>>>>

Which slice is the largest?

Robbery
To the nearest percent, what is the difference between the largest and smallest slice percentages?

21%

<<<<
>>>>

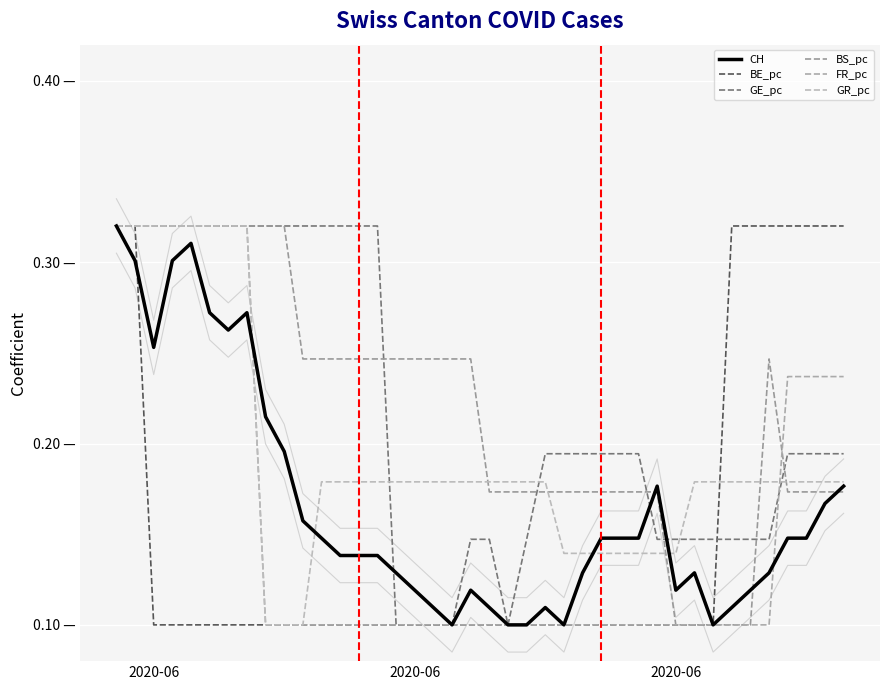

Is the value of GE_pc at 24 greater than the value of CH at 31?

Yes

<<<<

Copy the rows word for word, beginning with the line that contains "Which slice is the largest?" and stopping after the line that contains "To the nearest".

- _Response area_
Which slice is the largest?

Robbery
To the nearest percent, what is the difference between the largest and smallest slice percentages?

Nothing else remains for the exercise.